ASSIGNED TASK:
Lay out every line of the records below as a numbered list, skipping blank lines and leaving out the pictures.

EXTRACTED ENTRIES:
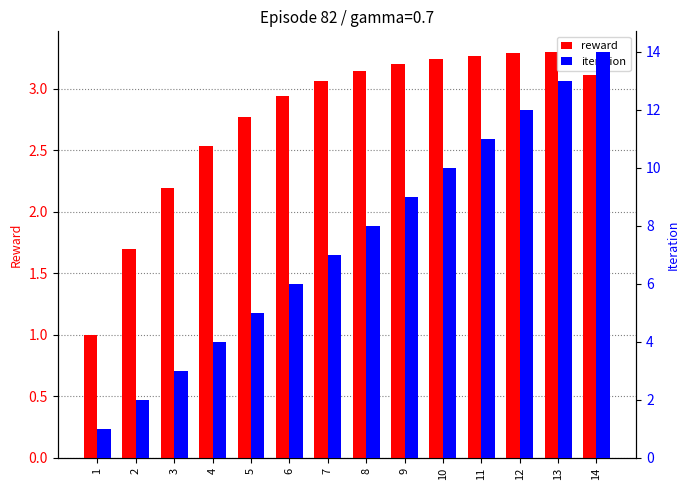

List the labels in order of reward value, largest first.

13, 12, 11, 10, 9, 8, 14, 7, 6, 5, 4, 3, 2, 1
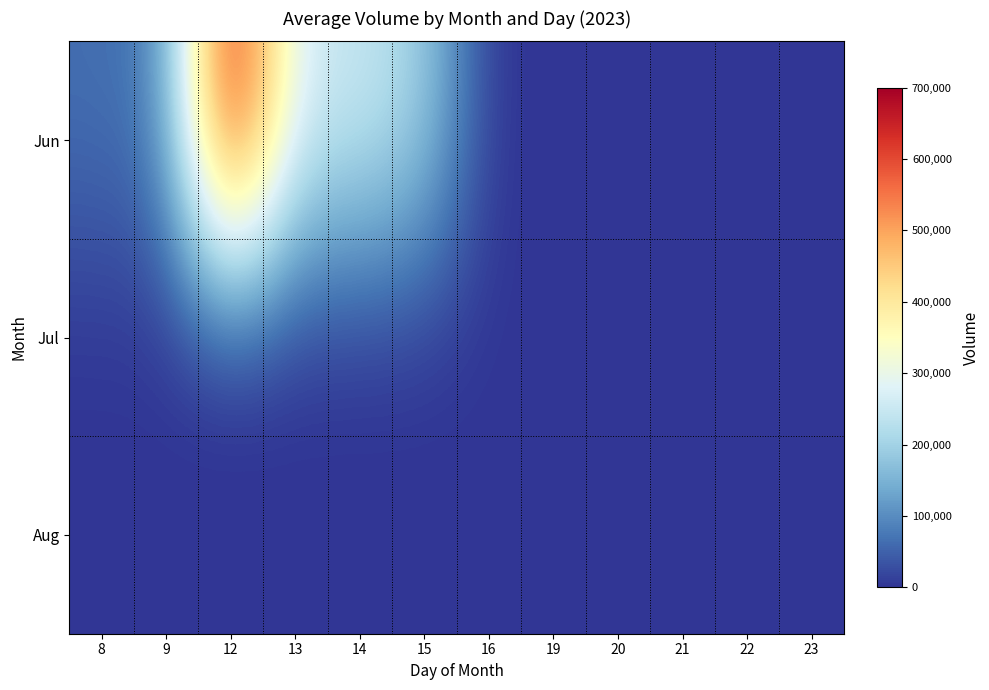

Reading left to right, transcribe all the data shown in this chart.

Jun: 8=64511	9=83484	12=699310	13=262636	14=253726	15=200531	16=0	19=0	20=0	21=0	22=0	23=0
Jul: 8=0	9=0	12=0	13=0	14=0	15=0	16=0	19=0	20=0	21=0	22=0	23=0
Aug: 8=0	9=0	12=0	13=0	14=0	15=0	16=0	19=0	20=0	21=0	22=0	23=0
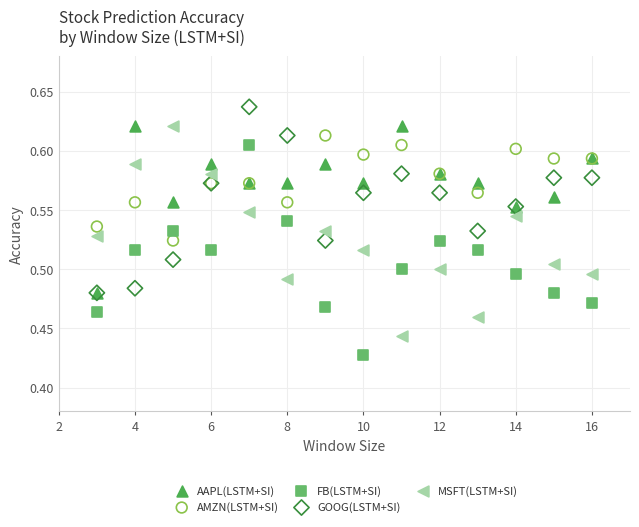

What are all the series names shown in the legend?

AAPL(LSTM+SI), AMZN(LSTM+SI), FB(LSTM+SI), GOOG(LSTM+SI), MSFT(LSTM+SI)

THE ANSWER:
1. List the labels in order of reward value, largest first.
2. 13, 12, 11, 10, 9, 8, 14, 7, 6, 5, 4, 3, 2, 1
3. Reading left to right, transcribe all the data shown in this chart.
4. Jun: 8=64511	9=83484	12=699310	13=262636	14=253726	15=200531	16=0	19=0	20=0	21=0	22=0	23=0
5. Jul: 8=0	9=0	12=0	13=0	14=0	15=0	16=0	19=0	20=0	21=0	22=0	23=0
6. Aug: 8=0	9=0	12=0	13=0	14=0	15=0	16=0	19=0	20=0	21=0	22=0	23=0
7. What are all the series names shown in the legend?
8. AAPL(LSTM+SI), AMZN(LSTM+SI), FB(LSTM+SI), GOOG(LSTM+SI), MSFT(LSTM+SI)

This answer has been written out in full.